* **REQUIRED WORK**
Both the line containing "through a 30" and the last line of the listing are included: write out exactly the lines from one to the other.

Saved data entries

────────────────────

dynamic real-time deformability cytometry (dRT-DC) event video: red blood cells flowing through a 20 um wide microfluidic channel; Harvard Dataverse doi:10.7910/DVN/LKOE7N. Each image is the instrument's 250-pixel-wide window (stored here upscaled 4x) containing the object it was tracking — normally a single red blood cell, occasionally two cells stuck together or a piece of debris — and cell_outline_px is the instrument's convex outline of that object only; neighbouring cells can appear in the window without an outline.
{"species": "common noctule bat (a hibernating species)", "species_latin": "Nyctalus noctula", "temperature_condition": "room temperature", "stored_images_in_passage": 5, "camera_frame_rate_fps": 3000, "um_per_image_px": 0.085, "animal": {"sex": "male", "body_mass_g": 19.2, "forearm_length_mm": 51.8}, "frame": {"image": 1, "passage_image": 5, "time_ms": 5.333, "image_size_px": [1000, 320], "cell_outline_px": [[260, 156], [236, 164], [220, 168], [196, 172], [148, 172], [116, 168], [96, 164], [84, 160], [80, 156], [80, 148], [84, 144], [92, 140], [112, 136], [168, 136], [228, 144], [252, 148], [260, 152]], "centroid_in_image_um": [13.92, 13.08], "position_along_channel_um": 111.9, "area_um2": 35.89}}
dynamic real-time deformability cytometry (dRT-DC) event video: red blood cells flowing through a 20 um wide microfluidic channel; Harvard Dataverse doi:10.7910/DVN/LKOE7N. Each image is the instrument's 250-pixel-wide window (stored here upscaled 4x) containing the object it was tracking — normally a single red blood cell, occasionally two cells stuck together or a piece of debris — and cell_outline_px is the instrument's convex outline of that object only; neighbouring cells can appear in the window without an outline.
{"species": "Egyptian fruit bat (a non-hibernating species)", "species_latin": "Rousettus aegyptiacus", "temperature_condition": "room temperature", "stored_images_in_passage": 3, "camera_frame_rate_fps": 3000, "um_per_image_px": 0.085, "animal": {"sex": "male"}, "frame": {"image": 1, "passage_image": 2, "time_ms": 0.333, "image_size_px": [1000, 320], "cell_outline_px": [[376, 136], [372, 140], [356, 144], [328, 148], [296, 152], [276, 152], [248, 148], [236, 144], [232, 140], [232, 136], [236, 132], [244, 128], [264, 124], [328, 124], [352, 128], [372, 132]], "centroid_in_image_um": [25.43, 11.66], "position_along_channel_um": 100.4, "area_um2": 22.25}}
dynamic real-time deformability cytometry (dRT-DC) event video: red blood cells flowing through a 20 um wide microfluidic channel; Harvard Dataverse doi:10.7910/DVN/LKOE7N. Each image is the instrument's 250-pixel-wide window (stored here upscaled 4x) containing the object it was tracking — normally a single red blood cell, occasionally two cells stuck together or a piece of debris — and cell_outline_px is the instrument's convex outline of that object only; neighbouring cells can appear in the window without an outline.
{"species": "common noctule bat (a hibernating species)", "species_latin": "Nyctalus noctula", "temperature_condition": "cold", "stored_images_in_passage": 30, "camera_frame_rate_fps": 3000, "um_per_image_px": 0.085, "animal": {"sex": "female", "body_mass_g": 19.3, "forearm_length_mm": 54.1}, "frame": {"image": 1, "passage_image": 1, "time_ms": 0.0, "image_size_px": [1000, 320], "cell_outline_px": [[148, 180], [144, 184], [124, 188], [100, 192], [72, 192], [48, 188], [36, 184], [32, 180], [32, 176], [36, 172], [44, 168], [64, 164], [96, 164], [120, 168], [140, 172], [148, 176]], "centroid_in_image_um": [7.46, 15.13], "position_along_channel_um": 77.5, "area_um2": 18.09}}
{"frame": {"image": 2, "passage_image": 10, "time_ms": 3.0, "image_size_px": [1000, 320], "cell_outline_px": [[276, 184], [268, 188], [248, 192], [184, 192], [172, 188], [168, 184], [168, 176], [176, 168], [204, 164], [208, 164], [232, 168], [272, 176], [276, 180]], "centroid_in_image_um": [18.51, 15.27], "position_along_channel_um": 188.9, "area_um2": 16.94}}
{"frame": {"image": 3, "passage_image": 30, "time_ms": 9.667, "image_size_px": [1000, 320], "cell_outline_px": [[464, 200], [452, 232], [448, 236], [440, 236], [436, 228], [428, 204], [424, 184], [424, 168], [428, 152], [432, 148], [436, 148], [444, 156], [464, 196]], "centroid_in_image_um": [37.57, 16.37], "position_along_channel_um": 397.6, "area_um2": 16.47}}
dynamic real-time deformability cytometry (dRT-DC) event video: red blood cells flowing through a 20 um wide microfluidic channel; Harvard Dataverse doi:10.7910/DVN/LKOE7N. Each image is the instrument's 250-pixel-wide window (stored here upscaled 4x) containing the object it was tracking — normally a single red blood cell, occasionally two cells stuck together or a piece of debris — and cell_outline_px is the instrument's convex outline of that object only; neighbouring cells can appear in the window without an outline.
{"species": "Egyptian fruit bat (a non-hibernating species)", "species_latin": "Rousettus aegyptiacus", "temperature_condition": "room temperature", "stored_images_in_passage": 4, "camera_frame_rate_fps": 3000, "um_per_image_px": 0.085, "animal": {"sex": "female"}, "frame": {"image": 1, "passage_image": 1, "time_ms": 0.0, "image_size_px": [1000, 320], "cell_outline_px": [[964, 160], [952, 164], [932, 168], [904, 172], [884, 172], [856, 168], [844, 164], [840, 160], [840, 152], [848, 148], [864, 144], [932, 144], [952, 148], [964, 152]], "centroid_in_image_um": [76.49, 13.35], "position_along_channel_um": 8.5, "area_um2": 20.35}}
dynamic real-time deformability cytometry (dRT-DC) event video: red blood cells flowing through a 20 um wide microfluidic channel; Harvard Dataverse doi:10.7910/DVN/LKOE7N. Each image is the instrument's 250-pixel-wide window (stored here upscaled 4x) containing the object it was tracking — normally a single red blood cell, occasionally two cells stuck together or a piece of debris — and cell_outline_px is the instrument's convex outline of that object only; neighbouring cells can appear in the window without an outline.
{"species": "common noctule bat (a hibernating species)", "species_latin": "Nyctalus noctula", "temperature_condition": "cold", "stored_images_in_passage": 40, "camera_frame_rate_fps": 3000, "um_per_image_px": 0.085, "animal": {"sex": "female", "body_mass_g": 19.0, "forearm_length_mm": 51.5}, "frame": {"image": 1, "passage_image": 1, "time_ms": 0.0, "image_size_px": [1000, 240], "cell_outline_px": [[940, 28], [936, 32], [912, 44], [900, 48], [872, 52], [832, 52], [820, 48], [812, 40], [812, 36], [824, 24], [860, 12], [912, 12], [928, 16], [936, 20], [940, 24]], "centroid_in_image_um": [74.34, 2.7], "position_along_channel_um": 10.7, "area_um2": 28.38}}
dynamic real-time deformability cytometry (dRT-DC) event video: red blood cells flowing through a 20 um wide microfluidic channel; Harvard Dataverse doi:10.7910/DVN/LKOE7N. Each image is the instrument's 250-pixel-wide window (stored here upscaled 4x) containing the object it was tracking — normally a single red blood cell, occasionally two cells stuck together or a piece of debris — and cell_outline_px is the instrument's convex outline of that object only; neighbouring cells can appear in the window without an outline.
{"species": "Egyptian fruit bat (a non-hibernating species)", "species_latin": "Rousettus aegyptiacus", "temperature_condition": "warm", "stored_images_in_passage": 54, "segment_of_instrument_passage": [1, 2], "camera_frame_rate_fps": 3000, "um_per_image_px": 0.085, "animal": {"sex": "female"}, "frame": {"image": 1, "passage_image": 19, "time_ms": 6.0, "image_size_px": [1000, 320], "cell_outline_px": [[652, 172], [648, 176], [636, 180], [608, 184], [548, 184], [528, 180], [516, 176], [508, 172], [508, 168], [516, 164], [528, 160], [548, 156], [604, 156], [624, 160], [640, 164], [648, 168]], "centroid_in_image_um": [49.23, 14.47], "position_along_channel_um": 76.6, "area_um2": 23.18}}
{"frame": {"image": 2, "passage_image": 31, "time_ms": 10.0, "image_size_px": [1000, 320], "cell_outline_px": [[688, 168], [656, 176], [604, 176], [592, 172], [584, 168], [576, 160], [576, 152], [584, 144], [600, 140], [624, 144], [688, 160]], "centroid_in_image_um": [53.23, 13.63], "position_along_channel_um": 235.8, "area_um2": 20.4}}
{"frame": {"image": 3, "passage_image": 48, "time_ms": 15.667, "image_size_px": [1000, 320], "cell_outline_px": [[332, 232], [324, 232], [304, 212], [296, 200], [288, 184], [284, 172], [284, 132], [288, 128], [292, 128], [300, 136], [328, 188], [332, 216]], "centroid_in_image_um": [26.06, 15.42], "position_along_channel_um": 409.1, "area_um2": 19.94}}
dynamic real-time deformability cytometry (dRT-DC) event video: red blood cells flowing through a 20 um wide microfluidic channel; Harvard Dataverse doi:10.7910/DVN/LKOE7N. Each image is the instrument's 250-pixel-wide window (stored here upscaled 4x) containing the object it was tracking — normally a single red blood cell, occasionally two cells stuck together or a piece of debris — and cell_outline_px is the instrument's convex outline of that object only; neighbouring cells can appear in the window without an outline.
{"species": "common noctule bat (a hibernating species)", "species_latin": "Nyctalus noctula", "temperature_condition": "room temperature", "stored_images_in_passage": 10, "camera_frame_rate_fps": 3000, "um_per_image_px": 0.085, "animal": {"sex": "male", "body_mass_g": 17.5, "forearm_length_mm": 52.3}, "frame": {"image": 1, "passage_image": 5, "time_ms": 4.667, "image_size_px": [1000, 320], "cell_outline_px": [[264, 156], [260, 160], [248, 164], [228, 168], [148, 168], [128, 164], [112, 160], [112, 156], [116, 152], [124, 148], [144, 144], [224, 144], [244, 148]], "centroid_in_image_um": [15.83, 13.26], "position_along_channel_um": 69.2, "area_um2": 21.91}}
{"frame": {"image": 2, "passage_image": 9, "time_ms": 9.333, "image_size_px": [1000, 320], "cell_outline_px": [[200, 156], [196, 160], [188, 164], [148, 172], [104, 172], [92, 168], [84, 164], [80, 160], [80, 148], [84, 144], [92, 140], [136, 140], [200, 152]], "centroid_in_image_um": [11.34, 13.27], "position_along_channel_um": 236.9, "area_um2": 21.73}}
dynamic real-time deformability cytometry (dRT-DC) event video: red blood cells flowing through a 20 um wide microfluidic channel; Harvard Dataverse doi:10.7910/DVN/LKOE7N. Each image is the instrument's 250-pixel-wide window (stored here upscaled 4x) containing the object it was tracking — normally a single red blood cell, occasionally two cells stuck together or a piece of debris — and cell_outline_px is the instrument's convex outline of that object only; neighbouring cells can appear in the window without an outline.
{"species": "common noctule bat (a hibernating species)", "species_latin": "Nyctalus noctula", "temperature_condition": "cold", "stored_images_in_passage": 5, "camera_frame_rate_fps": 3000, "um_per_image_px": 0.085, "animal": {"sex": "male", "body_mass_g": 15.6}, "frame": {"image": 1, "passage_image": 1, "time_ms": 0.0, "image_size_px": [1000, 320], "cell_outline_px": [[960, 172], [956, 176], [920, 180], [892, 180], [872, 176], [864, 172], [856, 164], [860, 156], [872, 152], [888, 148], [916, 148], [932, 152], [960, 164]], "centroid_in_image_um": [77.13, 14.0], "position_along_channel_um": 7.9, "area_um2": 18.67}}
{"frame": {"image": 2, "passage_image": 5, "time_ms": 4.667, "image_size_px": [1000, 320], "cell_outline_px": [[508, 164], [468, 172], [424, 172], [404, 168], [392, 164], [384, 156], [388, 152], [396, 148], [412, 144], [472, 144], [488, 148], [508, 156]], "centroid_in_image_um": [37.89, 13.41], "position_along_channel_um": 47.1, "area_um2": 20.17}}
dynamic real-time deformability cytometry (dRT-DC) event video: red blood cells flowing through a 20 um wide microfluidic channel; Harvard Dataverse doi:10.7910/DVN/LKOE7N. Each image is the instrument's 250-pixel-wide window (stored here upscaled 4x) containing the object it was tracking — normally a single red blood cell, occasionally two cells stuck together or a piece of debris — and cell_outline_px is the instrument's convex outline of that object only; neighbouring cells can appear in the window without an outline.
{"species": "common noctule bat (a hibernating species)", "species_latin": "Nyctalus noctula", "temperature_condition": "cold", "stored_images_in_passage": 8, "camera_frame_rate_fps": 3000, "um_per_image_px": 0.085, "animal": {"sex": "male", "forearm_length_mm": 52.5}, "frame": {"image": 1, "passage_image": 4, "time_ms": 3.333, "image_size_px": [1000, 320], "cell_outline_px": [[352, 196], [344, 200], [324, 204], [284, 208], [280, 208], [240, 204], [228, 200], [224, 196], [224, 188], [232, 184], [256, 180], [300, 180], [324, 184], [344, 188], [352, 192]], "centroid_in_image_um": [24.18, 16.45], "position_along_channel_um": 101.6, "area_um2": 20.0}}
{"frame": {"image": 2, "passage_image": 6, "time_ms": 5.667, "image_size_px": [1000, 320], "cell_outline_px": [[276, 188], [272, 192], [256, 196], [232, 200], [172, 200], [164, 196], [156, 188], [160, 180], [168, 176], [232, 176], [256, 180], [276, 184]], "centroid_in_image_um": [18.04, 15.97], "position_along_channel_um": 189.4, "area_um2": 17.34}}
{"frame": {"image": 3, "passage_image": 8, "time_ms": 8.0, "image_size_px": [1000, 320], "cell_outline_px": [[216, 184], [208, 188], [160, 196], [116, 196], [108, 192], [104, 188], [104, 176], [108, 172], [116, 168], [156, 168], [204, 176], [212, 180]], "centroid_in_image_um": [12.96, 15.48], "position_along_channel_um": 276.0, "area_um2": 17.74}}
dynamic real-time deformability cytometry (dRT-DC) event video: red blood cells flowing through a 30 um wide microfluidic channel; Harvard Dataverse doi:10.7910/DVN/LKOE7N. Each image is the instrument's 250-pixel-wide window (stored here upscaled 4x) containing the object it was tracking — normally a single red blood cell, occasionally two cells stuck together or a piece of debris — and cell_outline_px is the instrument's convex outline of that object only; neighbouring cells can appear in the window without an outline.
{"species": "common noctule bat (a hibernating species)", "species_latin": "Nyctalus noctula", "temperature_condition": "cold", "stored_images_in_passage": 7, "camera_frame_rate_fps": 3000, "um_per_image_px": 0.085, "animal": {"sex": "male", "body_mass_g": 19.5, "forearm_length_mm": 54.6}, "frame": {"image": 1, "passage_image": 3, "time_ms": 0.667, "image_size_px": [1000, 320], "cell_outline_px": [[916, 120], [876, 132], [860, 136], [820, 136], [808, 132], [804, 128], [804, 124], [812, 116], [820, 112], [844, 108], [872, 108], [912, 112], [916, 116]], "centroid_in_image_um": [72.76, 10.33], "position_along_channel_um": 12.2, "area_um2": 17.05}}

────────────────────

* **TASK SOLUTION**
dynamic real-time deformability cytometry (dRT-DC) event video: red blood cells flowing through a 30 um wide microfluidic channel; Harvard Dataverse doi:10.7910/DVN/LKOE7N. Each image is the instrument's 250-pixel-wide window (stored here upscaled 4x) containing the object it was tracking — normally a single red blood cell, occasionally two cells stuck together or a piece of debris — and cell_outline_px is the instrument's convex outline of that object only; neighbouring cells can appear in the window without an outline.
{"species": "common noctule bat (a hibernating species)", "species_latin": "Nyctalus noctula", "temperature_condition": "cold", "stored_images_in_passage": 7, "camera_frame_rate_fps": 3000, "um_per_image_px": 0.085, "animal": {"sex": "male", "body_mass_g": 19.5, "forearm_length_mm": 54.6}, "frame": {"image": 1, "passage_image": 3, "time_ms": 0.667, "image_size_px": [1000, 320], "cell_outline_px": [[916, 120], [876, 132], [860, 136], [820, 136], [808, 132], [804, 128], [804, 124], [812, 116], [820, 112], [844, 108], [872, 108], [912, 112], [916, 116]], "centroid_in_image_um": [72.76, 10.33], "position_along_channel_um": 12.2, "area_um2": 17.05}}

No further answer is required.